TASK INSTRUCTIONS:
Your answer should hold all lines of the entries that include the word "return".

EXTRACTED RECORDS:

╔══

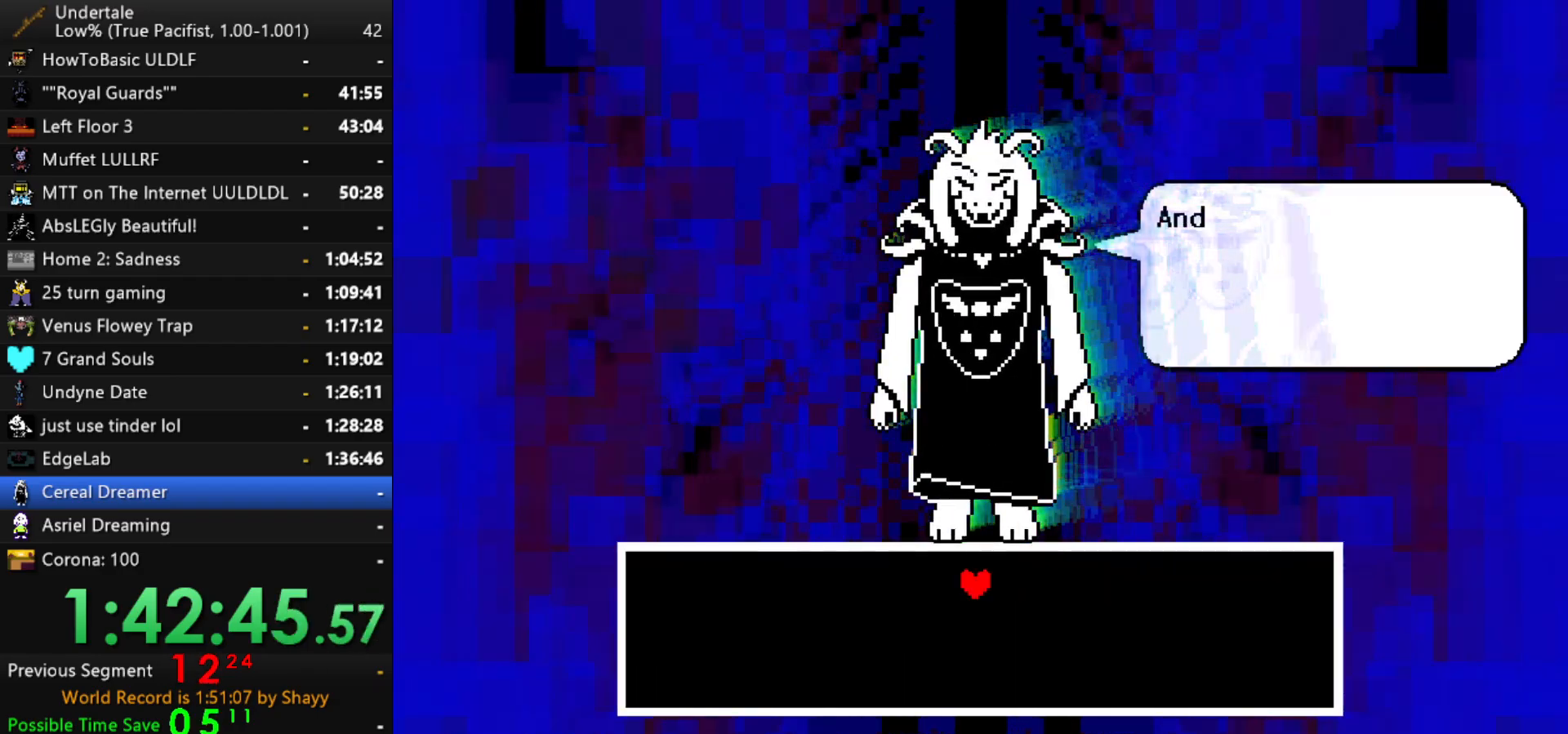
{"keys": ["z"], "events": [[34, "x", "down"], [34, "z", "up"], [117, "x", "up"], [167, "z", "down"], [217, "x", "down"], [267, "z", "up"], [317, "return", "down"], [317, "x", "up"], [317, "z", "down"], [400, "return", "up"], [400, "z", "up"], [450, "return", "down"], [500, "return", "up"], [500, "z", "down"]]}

╚══
╔══

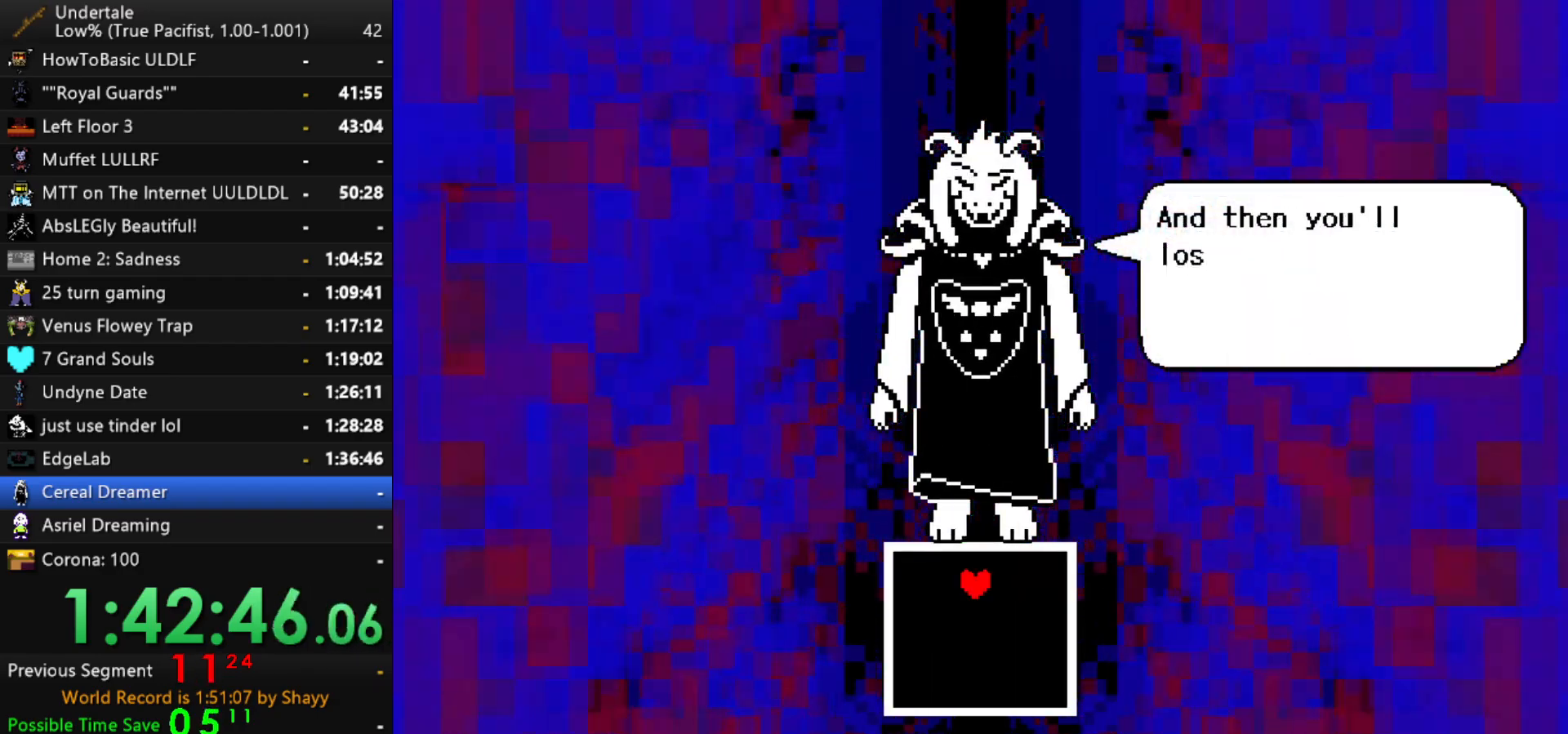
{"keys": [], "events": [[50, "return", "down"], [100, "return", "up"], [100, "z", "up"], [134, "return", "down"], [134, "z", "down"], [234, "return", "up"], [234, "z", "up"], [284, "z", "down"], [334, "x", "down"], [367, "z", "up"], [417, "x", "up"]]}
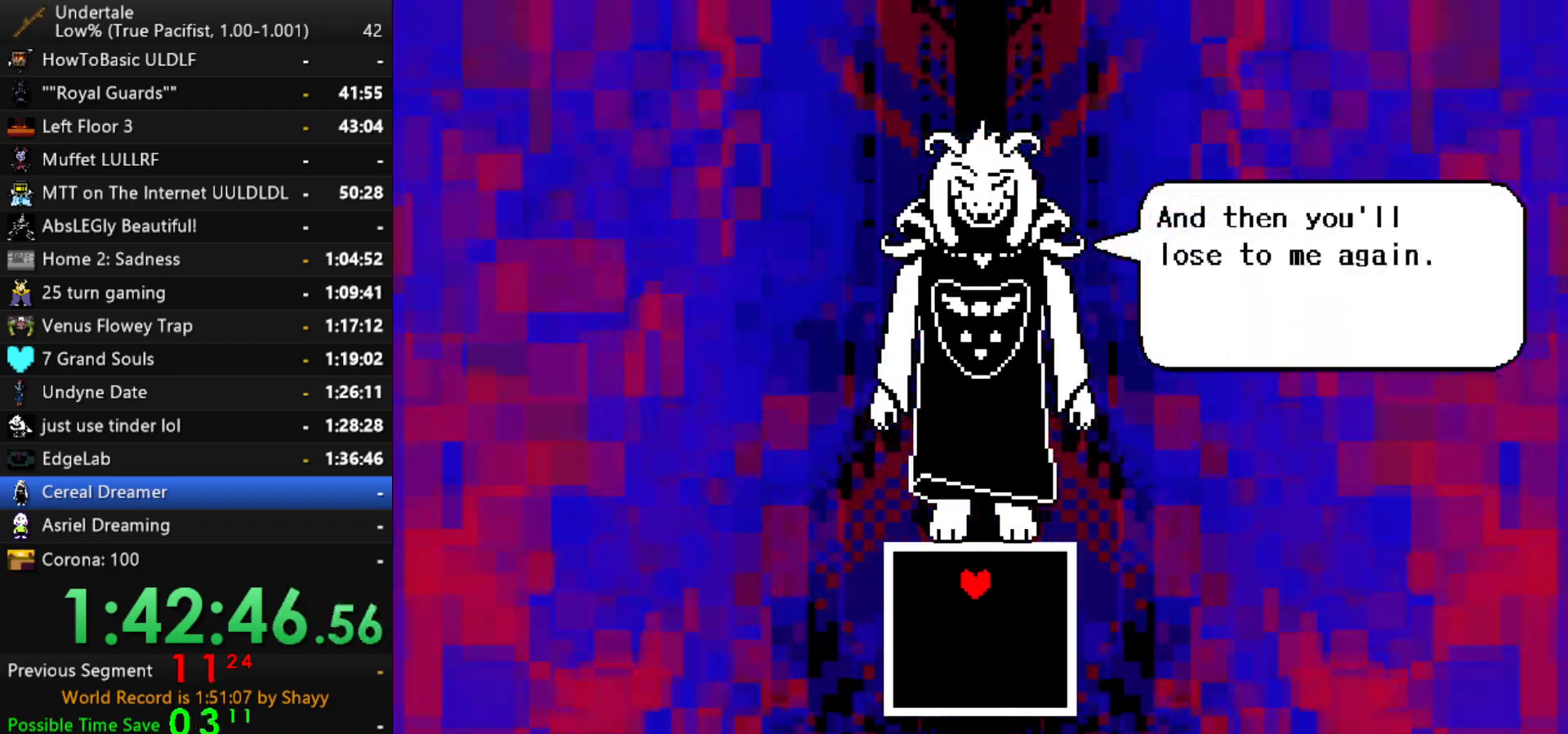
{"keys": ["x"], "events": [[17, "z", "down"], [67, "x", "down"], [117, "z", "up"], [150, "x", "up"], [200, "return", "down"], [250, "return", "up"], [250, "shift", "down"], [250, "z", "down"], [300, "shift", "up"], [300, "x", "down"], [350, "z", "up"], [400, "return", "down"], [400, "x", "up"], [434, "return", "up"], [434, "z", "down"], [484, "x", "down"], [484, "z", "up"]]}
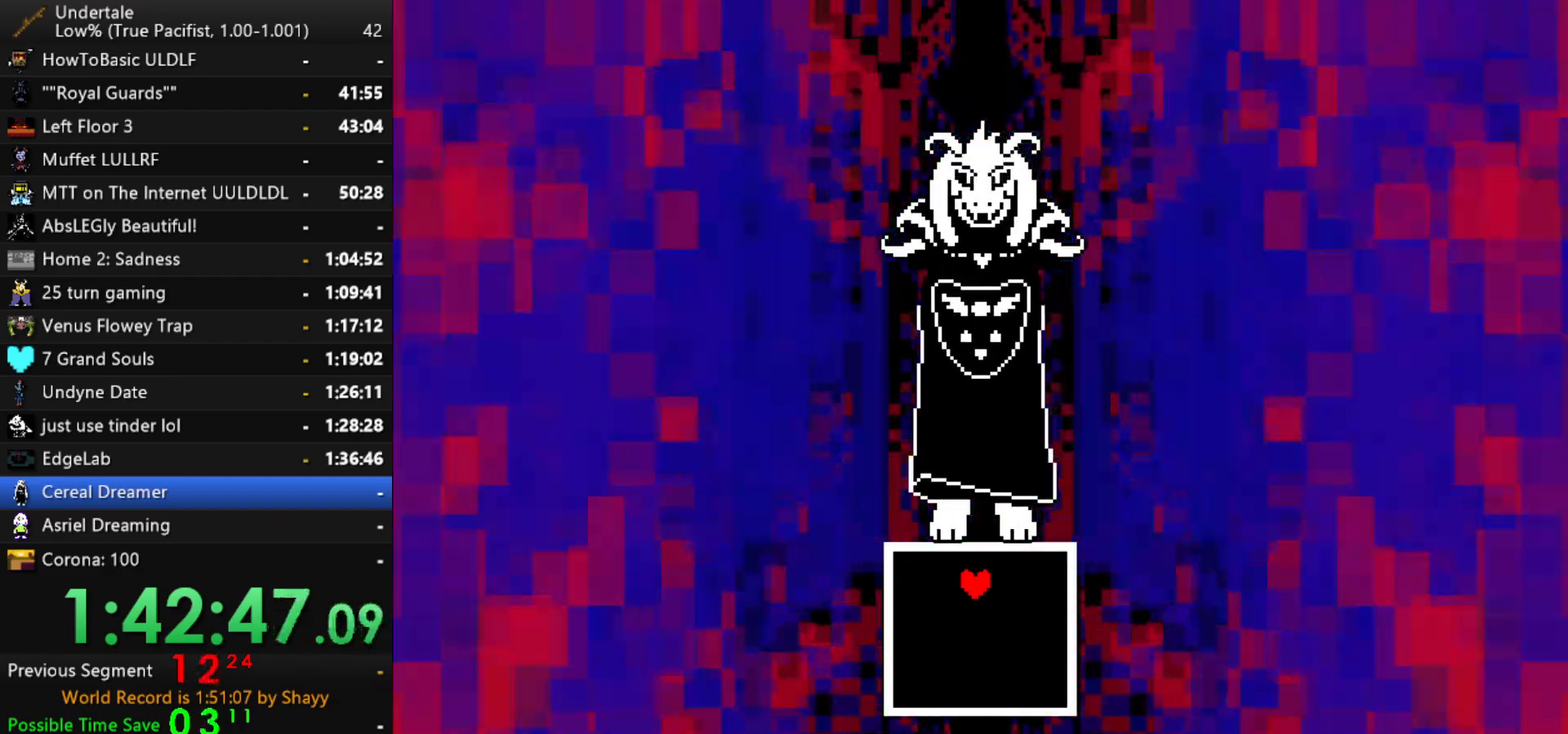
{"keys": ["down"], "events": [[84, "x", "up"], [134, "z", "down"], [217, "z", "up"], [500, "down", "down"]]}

╚══

WRITTEN ANSWER:
{"keys": ["z"], "events": [[34, "x", "down"], [34, "z", "up"], [117, "x", "up"], [167, "z", "down"], [217, "x", "down"], [267, "z", "up"], [317, "return", "down"], [317, "x", "up"], [317, "z", "down"], [400, "return", "up"], [400, "z", "up"], [450, "return", "down"], [500, "return", "up"], [500, "z", "down"]]}
{"keys": [], "events": [[50, "return", "down"], [100, "return", "up"], [100, "z", "up"], [134, "return", "down"], [134, "z", "down"], [234, "return", "up"], [234, "z", "up"], [284, "z", "down"], [334, "x", "down"], [367, "z", "up"], [417, "x", "up"]]}
{"keys": ["x"], "events": [[17, "z", "down"], [67, "x", "down"], [117, "z", "up"], [150, "x", "up"], [200, "return", "down"], [250, "return", "up"], [250, "shift", "down"], [250, "z", "down"], [300, "shift", "up"], [300, "x", "down"], [350, "z", "up"], [400, "return", "down"], [400, "x", "up"], [434, "return", "up"], [434, "z", "down"], [484, "x", "down"], [484, "z", "up"]]}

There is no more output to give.